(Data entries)
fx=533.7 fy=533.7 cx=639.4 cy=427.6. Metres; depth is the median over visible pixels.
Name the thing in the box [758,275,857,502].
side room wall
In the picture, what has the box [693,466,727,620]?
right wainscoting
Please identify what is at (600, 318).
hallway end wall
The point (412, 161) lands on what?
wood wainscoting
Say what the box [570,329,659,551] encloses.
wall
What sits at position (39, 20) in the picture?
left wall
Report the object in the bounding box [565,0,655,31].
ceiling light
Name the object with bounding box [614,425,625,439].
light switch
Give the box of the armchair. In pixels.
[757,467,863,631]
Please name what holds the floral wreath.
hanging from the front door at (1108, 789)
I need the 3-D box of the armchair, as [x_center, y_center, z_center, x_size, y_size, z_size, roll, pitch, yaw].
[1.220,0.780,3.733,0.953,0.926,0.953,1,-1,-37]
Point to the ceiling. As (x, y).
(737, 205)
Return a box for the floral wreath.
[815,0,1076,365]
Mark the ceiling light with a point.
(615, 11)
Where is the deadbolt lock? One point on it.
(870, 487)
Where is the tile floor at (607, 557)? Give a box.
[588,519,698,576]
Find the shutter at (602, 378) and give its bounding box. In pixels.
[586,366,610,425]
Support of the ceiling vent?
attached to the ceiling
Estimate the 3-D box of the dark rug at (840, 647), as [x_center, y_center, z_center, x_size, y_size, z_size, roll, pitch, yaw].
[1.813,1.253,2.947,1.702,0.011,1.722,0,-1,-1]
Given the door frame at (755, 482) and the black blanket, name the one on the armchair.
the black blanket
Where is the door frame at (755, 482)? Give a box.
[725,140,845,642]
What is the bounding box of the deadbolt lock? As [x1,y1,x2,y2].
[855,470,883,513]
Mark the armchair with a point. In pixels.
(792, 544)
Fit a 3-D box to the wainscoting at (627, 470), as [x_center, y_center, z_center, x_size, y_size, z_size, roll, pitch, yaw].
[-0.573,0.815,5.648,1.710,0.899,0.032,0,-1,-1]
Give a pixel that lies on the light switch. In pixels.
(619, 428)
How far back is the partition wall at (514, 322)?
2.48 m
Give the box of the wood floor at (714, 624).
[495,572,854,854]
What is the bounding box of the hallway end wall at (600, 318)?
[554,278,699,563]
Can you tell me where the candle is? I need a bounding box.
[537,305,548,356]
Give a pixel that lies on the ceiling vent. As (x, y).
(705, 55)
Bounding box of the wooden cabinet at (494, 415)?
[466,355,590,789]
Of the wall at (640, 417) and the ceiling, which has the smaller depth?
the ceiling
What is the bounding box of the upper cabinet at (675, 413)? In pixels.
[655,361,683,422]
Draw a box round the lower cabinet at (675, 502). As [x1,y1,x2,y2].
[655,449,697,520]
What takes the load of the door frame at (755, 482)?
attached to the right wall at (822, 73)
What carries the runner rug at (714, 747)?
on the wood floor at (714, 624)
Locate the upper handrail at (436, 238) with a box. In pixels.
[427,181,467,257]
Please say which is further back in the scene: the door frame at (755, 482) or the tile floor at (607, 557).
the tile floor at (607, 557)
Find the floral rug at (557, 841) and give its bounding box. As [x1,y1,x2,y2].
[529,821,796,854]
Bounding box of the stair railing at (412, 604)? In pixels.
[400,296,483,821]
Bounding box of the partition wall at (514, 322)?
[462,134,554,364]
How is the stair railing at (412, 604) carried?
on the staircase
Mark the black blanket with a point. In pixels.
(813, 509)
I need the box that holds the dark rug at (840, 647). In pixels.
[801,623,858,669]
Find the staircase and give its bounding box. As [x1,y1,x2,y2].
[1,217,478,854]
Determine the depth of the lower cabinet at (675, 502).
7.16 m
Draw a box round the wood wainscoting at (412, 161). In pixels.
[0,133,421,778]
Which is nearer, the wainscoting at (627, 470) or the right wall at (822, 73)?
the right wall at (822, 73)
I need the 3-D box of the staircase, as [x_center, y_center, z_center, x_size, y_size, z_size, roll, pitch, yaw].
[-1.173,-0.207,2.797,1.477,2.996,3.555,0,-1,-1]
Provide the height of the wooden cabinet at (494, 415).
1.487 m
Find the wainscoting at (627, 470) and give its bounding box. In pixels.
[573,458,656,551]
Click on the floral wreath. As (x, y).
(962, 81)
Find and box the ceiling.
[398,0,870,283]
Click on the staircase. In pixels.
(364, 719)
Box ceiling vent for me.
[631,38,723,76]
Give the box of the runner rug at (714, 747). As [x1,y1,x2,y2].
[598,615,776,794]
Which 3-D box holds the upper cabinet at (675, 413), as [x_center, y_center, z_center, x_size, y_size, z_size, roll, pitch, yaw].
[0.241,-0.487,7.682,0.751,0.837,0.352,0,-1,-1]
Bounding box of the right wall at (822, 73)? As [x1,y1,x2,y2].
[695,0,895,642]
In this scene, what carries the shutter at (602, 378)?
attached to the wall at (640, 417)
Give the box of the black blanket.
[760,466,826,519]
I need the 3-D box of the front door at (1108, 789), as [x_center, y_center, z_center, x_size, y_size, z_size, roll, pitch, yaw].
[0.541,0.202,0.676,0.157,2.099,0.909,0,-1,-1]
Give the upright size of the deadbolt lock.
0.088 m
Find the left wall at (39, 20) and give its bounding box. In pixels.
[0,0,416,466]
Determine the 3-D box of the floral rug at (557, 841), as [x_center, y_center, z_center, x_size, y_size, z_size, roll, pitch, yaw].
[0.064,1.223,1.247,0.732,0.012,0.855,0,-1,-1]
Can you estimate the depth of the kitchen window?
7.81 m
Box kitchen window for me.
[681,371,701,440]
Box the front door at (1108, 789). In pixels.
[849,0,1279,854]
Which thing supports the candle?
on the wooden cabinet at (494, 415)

* WHAT THE EXERCISE ASKS
Word-for-word copies of all the records are required.

* OUTPUT OF THE EXERCISE
fx=533.7 fy=533.7 cx=639.4 cy=427.6. Metres; depth is the median over visible pixels.
Name the thing in the box [758,275,857,502].
side room wall
In the picture, what has the box [693,466,727,620]?
right wainscoting
Please identify what is at (600, 318).
hallway end wall
The point (412, 161) lands on what?
wood wainscoting
Say what the box [570,329,659,551] encloses.
wall
What sits at position (39, 20) in the picture?
left wall
Report the object in the bounding box [565,0,655,31].
ceiling light
Name the object with bounding box [614,425,625,439].
light switch
Give the box of the armchair. In pixels.
[757,467,863,631]
Please name what holds the floral wreath.
hanging from the front door at (1108, 789)
I need the 3-D box of the armchair, as [x_center, y_center, z_center, x_size, y_size, z_size, roll, pitch, yaw].
[1.220,0.780,3.733,0.953,0.926,0.953,1,-1,-37]
Point to the ceiling. As (x, y).
(737, 205)
Return a box for the floral wreath.
[815,0,1076,365]
Mark the ceiling light with a point.
(615, 11)
Where is the deadbolt lock? One point on it.
(870, 487)
Where is the tile floor at (607, 557)? Give a box.
[588,519,698,576]
Find the shutter at (602, 378) and give its bounding box. In pixels.
[586,366,610,425]
Support of the ceiling vent?
attached to the ceiling
Estimate the 3-D box of the dark rug at (840, 647), as [x_center, y_center, z_center, x_size, y_size, z_size, roll, pitch, yaw].
[1.813,1.253,2.947,1.702,0.011,1.722,0,-1,-1]
Given the door frame at (755, 482) and the black blanket, name the one on the armchair.
the black blanket
Where is the door frame at (755, 482)? Give a box.
[725,140,845,642]
What is the bounding box of the deadbolt lock? As [x1,y1,x2,y2].
[855,470,883,513]
Mark the armchair with a point. In pixels.
(792, 544)
Fit a 3-D box to the wainscoting at (627, 470), as [x_center, y_center, z_center, x_size, y_size, z_size, roll, pitch, yaw].
[-0.573,0.815,5.648,1.710,0.899,0.032,0,-1,-1]
Give a pixel that lies on the light switch. In pixels.
(619, 428)
How far back is the partition wall at (514, 322)?
2.48 m
Give the box of the wood floor at (714, 624).
[495,572,854,854]
What is the bounding box of the hallway end wall at (600, 318)?
[554,278,699,563]
Can you tell me where the candle is? I need a bounding box.
[537,305,548,356]
Give a pixel that lies on the ceiling vent. As (x, y).
(705, 55)
Bounding box of the wooden cabinet at (494, 415)?
[466,355,590,789]
Of the wall at (640, 417) and the ceiling, which has the smaller depth?
the ceiling
What is the bounding box of the upper cabinet at (675, 413)? In pixels.
[655,361,683,422]
Draw a box round the lower cabinet at (675, 502). As [x1,y1,x2,y2].
[655,449,697,520]
What takes the load of the door frame at (755, 482)?
attached to the right wall at (822, 73)
What carries the runner rug at (714, 747)?
on the wood floor at (714, 624)
Locate the upper handrail at (436, 238) with a box. In pixels.
[427,181,467,257]
Please say which is further back in the scene: the door frame at (755, 482) or the tile floor at (607, 557).
the tile floor at (607, 557)
Find the floral rug at (557, 841) and give its bounding box. As [x1,y1,x2,y2].
[529,821,796,854]
Bounding box of the stair railing at (412, 604)? In pixels.
[400,296,483,821]
Bounding box of the partition wall at (514, 322)?
[462,134,554,364]
How is the stair railing at (412, 604) carried?
on the staircase
Mark the black blanket with a point. In pixels.
(813, 509)
I need the box that holds the dark rug at (840, 647). In pixels.
[801,623,858,669]
Find the staircase and give its bounding box. As [x1,y1,x2,y2].
[1,217,478,854]
Determine the depth of the lower cabinet at (675, 502).
7.16 m
Draw a box round the wood wainscoting at (412, 161). In pixels.
[0,133,421,778]
Which is nearer, the wainscoting at (627, 470) or the right wall at (822, 73)?
the right wall at (822, 73)
I need the 3-D box of the staircase, as [x_center, y_center, z_center, x_size, y_size, z_size, roll, pitch, yaw].
[-1.173,-0.207,2.797,1.477,2.996,3.555,0,-1,-1]
Provide the height of the wooden cabinet at (494, 415).
1.487 m
Find the wainscoting at (627, 470) and give its bounding box. In pixels.
[573,458,656,551]
Click on the floral wreath. As (x, y).
(962, 81)
Find and box the ceiling.
[398,0,870,283]
Click on the staircase. In pixels.
(364, 719)
Box ceiling vent for me.
[631,38,723,76]
Give the box of the runner rug at (714, 747). As [x1,y1,x2,y2].
[598,615,776,794]
Which 3-D box holds the upper cabinet at (675, 413), as [x_center, y_center, z_center, x_size, y_size, z_size, roll, pitch, yaw].
[0.241,-0.487,7.682,0.751,0.837,0.352,0,-1,-1]
Bounding box of the right wall at (822, 73)? As [x1,y1,x2,y2].
[695,0,895,642]
In this scene, what carries the shutter at (602, 378)?
attached to the wall at (640, 417)
Give the box of the black blanket.
[760,466,826,519]
I need the 3-D box of the front door at (1108, 789), as [x_center, y_center, z_center, x_size, y_size, z_size, roll, pitch, yaw].
[0.541,0.202,0.676,0.157,2.099,0.909,0,-1,-1]
Give the upright size of the deadbolt lock.
0.088 m
Find the left wall at (39, 20) and give its bounding box. In pixels.
[0,0,416,466]
Determine the 3-D box of the floral rug at (557, 841), as [x_center, y_center, z_center, x_size, y_size, z_size, roll, pitch, yaw].
[0.064,1.223,1.247,0.732,0.012,0.855,0,-1,-1]
Can you estimate the depth of the kitchen window?
7.81 m
Box kitchen window for me.
[681,371,701,440]
Box the front door at (1108, 789). In pixels.
[849,0,1279,854]
Which thing supports the candle?
on the wooden cabinet at (494, 415)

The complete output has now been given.